The World Loanword Database (WOLD) is the most amazing thing I’ve seen in a while, linguistically speaking. Lameen Souag took time off from thesis-writing to share it, and I’m glad I have neither a thesis to write nor (at the moment) work to do, so I can splash around in it to my heart’s content. Here’s their description:
It provides vocabularies (mini-dictionaries of about 1000-2000 entries) of 41 languages from around the world, with comprehensive information about the loanword status of each word. It allows users to find loanwords, source words and donor languages in each of the 41 languages, but also makes it easy to compare loanwords across languages.

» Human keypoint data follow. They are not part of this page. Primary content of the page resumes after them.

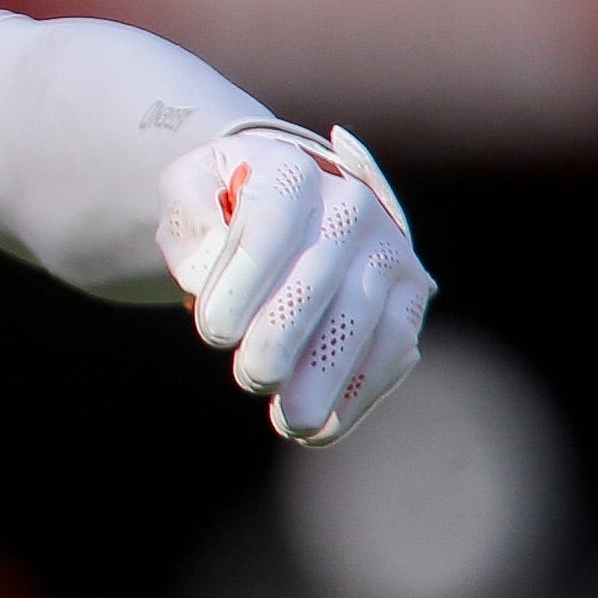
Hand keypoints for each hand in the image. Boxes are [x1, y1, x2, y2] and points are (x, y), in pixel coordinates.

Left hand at [156, 124, 432, 445]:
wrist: (286, 190)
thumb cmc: (224, 198)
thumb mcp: (188, 190)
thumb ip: (190, 224)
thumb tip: (202, 277)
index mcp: (291, 169)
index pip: (272, 223)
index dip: (245, 280)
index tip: (213, 333)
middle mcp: (352, 203)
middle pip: (323, 276)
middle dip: (287, 336)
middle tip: (253, 379)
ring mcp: (388, 249)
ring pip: (367, 319)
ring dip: (331, 377)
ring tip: (293, 423)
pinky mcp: (409, 291)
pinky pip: (394, 346)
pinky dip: (362, 391)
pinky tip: (326, 428)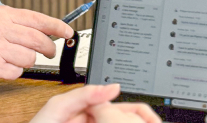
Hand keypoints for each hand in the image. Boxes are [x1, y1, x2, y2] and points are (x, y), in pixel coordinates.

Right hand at [0, 5, 72, 90]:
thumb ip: (17, 23)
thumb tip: (48, 29)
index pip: (37, 19)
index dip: (57, 26)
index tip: (69, 32)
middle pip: (38, 40)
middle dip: (49, 48)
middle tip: (50, 52)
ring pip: (29, 58)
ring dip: (25, 62)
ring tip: (11, 59)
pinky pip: (16, 72)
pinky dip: (12, 72)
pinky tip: (0, 68)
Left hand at [32, 85, 160, 122]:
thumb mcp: (58, 106)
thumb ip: (85, 94)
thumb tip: (114, 86)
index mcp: (84, 109)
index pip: (116, 106)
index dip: (132, 109)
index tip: (147, 115)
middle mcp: (89, 121)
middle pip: (120, 118)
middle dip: (133, 118)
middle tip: (147, 121)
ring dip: (128, 122)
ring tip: (142, 122)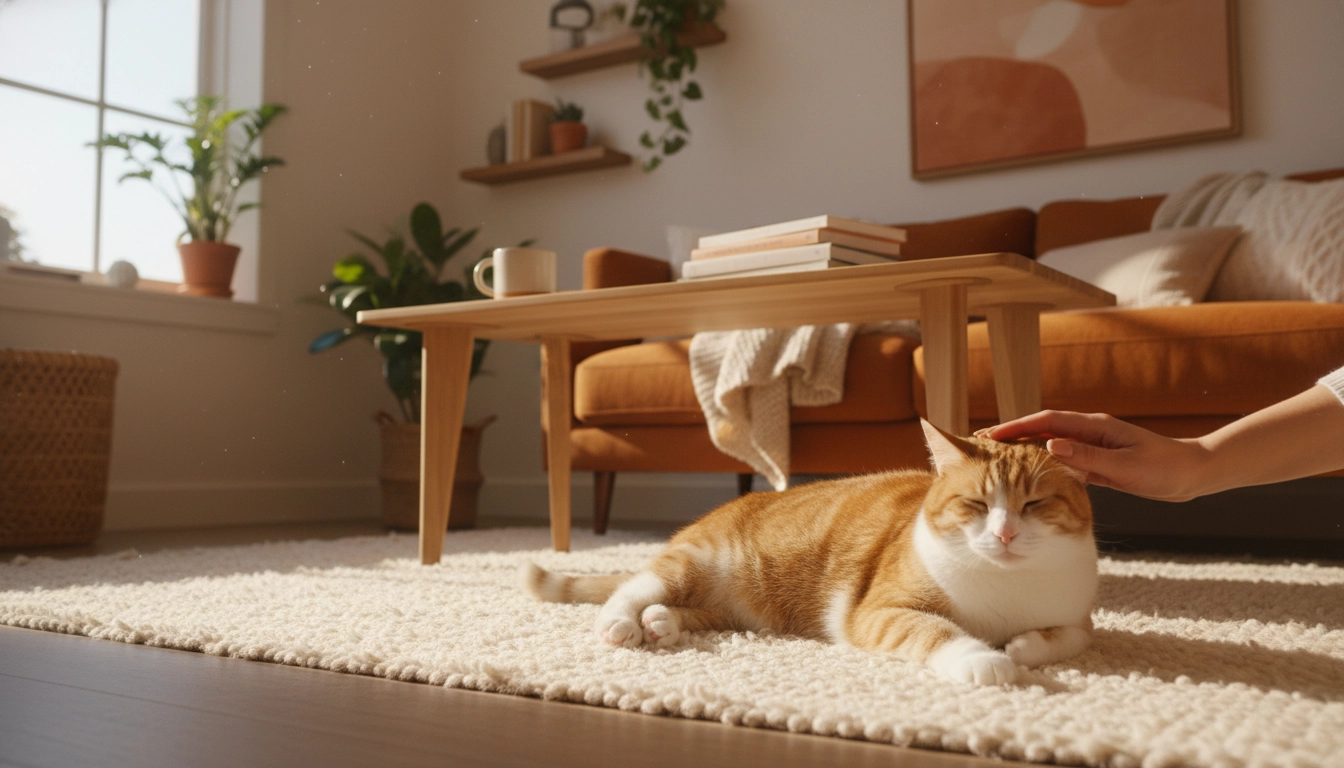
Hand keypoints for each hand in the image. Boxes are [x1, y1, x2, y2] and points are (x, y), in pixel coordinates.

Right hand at [976, 411, 1212, 501]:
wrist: (1193, 474)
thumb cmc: (1165, 469)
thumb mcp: (1125, 465)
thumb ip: (1088, 457)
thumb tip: (1050, 445)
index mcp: (1094, 426)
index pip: (1046, 421)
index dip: (1016, 427)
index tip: (990, 436)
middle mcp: (1089, 432)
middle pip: (1041, 429)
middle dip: (1011, 434)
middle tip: (981, 443)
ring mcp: (1093, 446)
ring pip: (1049, 444)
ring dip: (1022, 449)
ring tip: (996, 458)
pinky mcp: (1098, 462)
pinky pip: (1062, 460)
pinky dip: (1041, 463)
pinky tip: (1028, 474)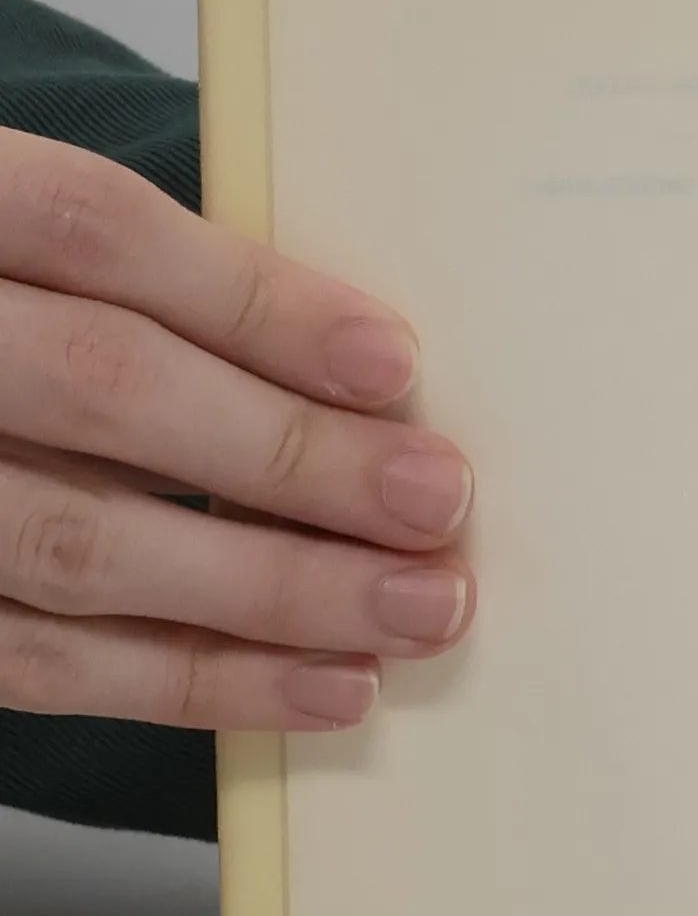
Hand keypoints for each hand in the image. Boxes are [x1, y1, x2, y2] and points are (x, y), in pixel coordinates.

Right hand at [0, 127, 472, 730]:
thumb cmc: (15, 330)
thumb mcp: (47, 265)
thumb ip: (164, 295)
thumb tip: (365, 382)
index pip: (99, 232)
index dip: (254, 301)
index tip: (394, 364)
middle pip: (109, 385)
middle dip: (294, 452)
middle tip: (438, 500)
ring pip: (84, 542)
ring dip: (279, 585)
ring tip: (421, 607)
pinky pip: (47, 661)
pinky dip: (204, 680)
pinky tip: (331, 683)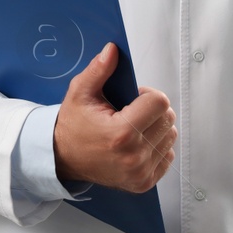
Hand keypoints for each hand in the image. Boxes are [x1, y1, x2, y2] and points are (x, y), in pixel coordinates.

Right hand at [53, 42, 175, 192]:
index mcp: (122, 133)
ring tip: (133, 127)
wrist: (63, 158)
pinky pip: (167, 155)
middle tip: (131, 112)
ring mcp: (141, 172)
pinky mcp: (145, 182)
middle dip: (152, 110)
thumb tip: (113, 50)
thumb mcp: (80, 93)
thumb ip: (99, 70)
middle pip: (168, 119)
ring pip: (170, 136)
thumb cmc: (73, 126)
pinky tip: (136, 143)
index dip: (147, 95)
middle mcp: (135, 156)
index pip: (160, 103)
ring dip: (156, 128)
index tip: (132, 99)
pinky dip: (156, 146)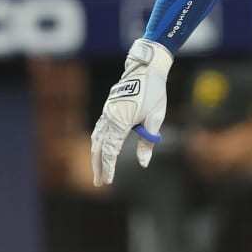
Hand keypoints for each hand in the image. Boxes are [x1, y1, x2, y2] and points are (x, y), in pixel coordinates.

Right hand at [90, 38, 171, 185]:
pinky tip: (98, 148)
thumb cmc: (154, 92)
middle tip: (99, 182)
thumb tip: (144, 163)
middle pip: (100, 147)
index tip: (107, 181)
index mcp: (120, 121)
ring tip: (98, 170)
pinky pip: (99, 129)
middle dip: (98, 166)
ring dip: (96, 155)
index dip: (108, 167)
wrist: (146, 68)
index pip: (111, 151)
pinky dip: (97, 142)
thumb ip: (148, 141)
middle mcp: (109, 118)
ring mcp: (106, 112)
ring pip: (97, 138)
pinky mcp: (108, 108)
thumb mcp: (155, 117)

Each vocabulary was contributed by an expert on the language and its history. An accompanying book is being published by Mouton de Gruyter (Loanwords in the World’s Languages: A Comparative Handbook, edited by Martin Haspelmath & Uri Tadmor)….
The database can be accessed by language, by meaning, by author, or by reference.
Here‘s the “Languages” page (with a nifty map: recipient languages are shown by a red symbol, donor languages by blue) and here‘s the “Vocabularies” one, with a percentage of loanwords for each language (ranging from Old High German at 6% to Tarifiyt Berber at 53%). I’ll give a random example of the kind of information you get when you dig down. Bezhta (Affiliation: Nakh-Daghestanian, Avar-Andic-Tsezic; the section is by Bernard Comrie and Madzhid Khalilov) has 32% loanwords; one of them is čarx ‘whetstone,’ the page for which tells us that it is from Avar čarx ‘whetstone’, from Georgian čarxi ‘lathe.’ It goes on to say:
Other comments: Georgian may be the ultimate source – cf. also the related verb čarxva ‘to grind (knife)’ – in which case the details of the direction of derivation are unclear
And if you click on “Contact situation: Avar as local lingua franca,” you get:
Avar is the single largest immediate source for loans into Bezhta, and contact with Avar has been intense for at least some centuries, with Avar serving as the main means of communication with the outside world, in addition to personal meetings between speakers of Bezhta and Avar. It is difficult to justify the assignment of a particular date to the beginning of this process, but as a rule of thumb we have taken the beginning of the eighteenth century, as it was during the eighteenth century that the Bezhta speaking area was incorporated into a larger, religiously Muslim community under Avar leadership. In addition to loans of indigenous Avar origin, Avar has also provided the major conduit for the introduction into Bezhta of words of ultimate Arabic, Persian, or Turkic origin.
I could spend weeks rooting around in here, and probably will as work and other interests allow. Thanks, Lameen, and good luck with your thesis! (There’s already discussion of possible errors at Lameen’s post.)
I have to say, I’m not thrilled about “languoid,” which they call “a (relatively new) cover term for ‘language’ and ‘language family,'” but I suppose I can get used to it.